Oncology patient specific:
History of any non-urothelial malignancy within the past 5 years, with the exception of non-melanomatous skin cancer and very-low to low risk prostate cancer on active surveillance.
History of metastasic malignancy within the past 5 years.
History of urothelial carcinoma in patients without pre-existing conditions that require immunosuppression and/or without the expected need for immunosuppression in the future.
Sensitized recipients; panel reactive antibody (PRA) < 80%, with negative crossmatch to donor and no evidence of donor-specific antibody at time of transplant.
Patients unable to receive adequate follow-up care and/or unable to receive immunosuppression due to geographic, financial or other reasons.
Patients with a smoking history who cannot demonstrate smoking cessation for a period of 6 months prior to listing and a desire to abstain from post-operative smoking will be excluded.
Records of poor medical compliance, documented psychological disorder(s), substance abuse or incomplete psychological clearance.
Particular attention will be paid to the candidate's compliance and their desire to undergo the offered procedure.
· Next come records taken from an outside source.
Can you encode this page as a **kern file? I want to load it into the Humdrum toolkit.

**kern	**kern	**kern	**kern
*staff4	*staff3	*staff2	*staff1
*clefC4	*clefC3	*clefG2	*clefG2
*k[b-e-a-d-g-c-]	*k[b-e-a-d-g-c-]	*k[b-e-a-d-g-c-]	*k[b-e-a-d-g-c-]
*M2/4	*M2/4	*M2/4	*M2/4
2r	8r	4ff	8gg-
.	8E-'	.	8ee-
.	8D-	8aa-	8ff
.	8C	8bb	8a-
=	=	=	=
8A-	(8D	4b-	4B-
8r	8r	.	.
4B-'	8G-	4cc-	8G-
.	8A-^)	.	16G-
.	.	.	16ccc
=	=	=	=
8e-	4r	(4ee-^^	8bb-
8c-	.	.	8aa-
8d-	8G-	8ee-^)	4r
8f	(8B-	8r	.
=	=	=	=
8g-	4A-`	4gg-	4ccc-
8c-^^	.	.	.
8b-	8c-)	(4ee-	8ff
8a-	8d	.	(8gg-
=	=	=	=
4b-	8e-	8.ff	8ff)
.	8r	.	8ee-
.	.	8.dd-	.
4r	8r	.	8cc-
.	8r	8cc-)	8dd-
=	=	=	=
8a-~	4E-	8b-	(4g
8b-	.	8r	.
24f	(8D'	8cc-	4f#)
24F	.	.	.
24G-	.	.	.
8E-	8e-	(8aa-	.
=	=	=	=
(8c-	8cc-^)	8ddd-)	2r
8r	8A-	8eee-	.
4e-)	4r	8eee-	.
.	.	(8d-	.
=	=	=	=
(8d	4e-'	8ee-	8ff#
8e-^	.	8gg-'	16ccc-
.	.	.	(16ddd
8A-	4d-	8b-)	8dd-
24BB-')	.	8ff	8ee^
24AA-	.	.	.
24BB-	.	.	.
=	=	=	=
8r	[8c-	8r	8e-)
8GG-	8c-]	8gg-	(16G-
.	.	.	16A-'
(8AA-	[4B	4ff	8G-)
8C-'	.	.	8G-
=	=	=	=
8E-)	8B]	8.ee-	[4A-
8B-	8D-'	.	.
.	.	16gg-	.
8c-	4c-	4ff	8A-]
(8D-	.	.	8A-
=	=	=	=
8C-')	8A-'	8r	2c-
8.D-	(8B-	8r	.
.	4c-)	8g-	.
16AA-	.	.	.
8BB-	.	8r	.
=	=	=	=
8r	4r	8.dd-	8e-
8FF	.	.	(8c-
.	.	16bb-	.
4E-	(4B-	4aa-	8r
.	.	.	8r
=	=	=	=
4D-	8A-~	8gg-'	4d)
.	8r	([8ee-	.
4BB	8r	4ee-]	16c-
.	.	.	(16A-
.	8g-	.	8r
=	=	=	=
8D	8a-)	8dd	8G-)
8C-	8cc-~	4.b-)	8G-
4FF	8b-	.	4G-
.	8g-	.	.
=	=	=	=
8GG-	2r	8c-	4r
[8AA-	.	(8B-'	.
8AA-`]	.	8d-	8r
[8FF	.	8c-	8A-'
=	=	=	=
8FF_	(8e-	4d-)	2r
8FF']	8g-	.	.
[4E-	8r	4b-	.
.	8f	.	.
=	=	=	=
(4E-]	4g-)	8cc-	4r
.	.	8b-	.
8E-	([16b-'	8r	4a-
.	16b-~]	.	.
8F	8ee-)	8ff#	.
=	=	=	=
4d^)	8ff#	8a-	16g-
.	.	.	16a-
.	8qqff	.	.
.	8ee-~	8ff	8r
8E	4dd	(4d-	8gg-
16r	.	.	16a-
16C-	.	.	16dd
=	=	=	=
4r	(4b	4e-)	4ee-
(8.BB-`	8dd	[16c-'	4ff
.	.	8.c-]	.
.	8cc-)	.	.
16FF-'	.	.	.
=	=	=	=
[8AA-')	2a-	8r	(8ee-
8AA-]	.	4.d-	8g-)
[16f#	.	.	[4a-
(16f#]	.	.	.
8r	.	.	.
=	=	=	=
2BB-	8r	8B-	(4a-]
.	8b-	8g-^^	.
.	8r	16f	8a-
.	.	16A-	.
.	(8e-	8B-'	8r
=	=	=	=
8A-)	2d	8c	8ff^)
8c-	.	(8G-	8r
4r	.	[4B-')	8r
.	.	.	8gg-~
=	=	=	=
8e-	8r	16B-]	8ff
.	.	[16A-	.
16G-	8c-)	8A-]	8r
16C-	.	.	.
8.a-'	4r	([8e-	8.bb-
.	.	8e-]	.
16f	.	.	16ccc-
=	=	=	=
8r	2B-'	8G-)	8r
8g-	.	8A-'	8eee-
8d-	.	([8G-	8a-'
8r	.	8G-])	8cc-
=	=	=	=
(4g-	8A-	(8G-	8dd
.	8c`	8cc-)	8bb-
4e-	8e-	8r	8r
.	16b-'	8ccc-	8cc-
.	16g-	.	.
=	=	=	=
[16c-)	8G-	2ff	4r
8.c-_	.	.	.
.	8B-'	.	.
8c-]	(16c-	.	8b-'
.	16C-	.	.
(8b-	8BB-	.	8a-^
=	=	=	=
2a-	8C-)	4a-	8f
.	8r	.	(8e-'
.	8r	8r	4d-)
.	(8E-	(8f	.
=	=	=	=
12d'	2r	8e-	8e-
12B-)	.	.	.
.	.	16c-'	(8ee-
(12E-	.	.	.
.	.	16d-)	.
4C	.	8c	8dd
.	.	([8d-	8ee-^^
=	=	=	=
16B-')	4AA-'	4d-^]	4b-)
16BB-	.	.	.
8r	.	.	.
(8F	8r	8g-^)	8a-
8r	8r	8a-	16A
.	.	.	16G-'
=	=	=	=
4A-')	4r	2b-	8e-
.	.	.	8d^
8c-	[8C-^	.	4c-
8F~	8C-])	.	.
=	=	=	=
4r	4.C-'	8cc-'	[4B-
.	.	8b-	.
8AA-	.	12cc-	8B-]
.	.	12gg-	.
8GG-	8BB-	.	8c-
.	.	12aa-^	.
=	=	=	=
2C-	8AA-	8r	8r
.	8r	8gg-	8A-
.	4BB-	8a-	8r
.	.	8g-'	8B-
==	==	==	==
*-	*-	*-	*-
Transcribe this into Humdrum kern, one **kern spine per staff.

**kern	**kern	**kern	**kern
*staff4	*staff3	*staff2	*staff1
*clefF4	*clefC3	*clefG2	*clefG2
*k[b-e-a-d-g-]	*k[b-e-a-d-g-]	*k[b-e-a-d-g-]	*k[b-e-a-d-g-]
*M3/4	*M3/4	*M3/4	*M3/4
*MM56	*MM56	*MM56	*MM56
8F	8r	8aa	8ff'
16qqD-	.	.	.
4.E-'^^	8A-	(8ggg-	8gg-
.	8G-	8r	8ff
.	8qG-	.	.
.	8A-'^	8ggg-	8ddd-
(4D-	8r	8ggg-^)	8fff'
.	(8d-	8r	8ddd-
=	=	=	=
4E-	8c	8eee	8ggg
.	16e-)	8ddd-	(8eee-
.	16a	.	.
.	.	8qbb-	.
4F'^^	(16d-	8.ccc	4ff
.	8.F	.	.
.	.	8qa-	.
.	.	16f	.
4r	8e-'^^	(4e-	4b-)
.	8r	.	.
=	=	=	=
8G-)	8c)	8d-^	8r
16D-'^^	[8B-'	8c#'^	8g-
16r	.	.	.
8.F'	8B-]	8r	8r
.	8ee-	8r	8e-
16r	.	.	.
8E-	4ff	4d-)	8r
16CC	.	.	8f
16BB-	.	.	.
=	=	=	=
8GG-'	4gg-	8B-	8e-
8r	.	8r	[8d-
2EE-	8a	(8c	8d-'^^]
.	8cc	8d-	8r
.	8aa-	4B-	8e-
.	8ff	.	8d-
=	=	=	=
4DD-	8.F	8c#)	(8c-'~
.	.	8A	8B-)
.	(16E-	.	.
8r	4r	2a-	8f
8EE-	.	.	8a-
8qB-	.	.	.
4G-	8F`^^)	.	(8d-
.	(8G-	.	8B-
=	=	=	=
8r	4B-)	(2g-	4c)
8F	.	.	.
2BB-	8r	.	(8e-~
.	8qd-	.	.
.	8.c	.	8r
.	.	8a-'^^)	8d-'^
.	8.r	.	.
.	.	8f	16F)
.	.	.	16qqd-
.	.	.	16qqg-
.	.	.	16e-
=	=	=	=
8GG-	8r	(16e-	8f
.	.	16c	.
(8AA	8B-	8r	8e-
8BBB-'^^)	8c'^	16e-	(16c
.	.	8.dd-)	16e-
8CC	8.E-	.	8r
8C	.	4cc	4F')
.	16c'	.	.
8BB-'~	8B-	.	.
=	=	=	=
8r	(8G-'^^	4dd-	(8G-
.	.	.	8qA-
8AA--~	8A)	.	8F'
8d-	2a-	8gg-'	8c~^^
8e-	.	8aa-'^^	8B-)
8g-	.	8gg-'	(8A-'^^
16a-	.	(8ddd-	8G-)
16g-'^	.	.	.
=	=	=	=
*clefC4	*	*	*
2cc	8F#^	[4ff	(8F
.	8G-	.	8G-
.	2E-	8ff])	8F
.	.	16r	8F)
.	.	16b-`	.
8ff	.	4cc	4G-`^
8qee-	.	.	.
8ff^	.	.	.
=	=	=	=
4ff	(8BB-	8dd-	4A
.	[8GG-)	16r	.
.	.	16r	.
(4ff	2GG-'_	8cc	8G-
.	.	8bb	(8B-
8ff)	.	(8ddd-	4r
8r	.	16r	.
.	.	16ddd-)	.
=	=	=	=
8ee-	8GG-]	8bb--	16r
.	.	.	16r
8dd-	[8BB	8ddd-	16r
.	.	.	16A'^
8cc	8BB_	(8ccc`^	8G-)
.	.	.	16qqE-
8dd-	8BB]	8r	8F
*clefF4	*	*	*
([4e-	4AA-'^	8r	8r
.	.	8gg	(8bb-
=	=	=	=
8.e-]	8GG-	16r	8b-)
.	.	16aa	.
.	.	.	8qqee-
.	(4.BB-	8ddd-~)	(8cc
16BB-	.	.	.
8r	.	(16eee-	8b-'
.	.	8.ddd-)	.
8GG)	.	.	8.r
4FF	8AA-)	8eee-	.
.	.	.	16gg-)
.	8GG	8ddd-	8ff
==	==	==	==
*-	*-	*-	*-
While there is no "score" on any particular evaluation that would rule out a patient, certain factors can aid in the identification of patients who for example may not have the ability to comply with the medical directives necessary to care for a genitourinary transplant, or psychologically are not prepared for transplant, or who have unrealistic expectations about the transplant. The decision on eligibility is a team decision. All members of the team will discuss each candidate in a multidisciplinary meeting and reasons for concern over eligibility will be discussed at a Selection Committee Meeting (per University of Southern California Transplant Center Policy). In circumstances where the candidate is considered to be less suitable, they could be given an opportunity to address these issues either through individual counseling or further education and then be reconsidered as a potential candidate. Every effort to prevent a request for allograft removal will be made. Towards these ends, a two-part initial psychiatric consultation will be rendered in addition to psychosocial evaluations already accounted for in the social work and transplantation evaluation prior to listing. The first visit focuses on background history and standard contraindications to transplantation, while the second visit is a more thorough discussion of the challenges ahead for the potential recipient and how these challenges relate to their strengths and vulnerabilities. If at this phase, or any subsequent one, significant psychological need emerges, the patient will be referred to another mental health professional for ongoing treatment with frequent communication between that provider and the transplant psychiatrist. The same psychiatrist responsible for listing and taking part in the protocol will not provide this treatment, given the potentially conflicting obligations involved and the disincentive present for the patient to be completely honest. If a greater than 6 month period of time elapses between listing and transplantation, a follow-up visit with psychiatry and social work will be arranged.
DONOR: Unresolved sepsis.
DONOR: Known history of urothelial or prostate cancer/malignancy.
DONOR: Known history of bladder or prostate surgery.
DONOR: Abnormal bladder capacity.
DONOR: Active sexually transmitted disease.
DONOR: Active cytomegalovirus (CMV), Epstein-Barr virus (EBV), or tuberculosis (TB) infections.
DONOR: Hepatitis B virus (HBV) core antibody, surface antigen, or DANN positive.
DONOR: Hepatitis C virus (HCV) antibody or viral load+.
DONOR: Human immunodeficiency virus (HIV)/acquired immunodeficiency syndrome (AIDS).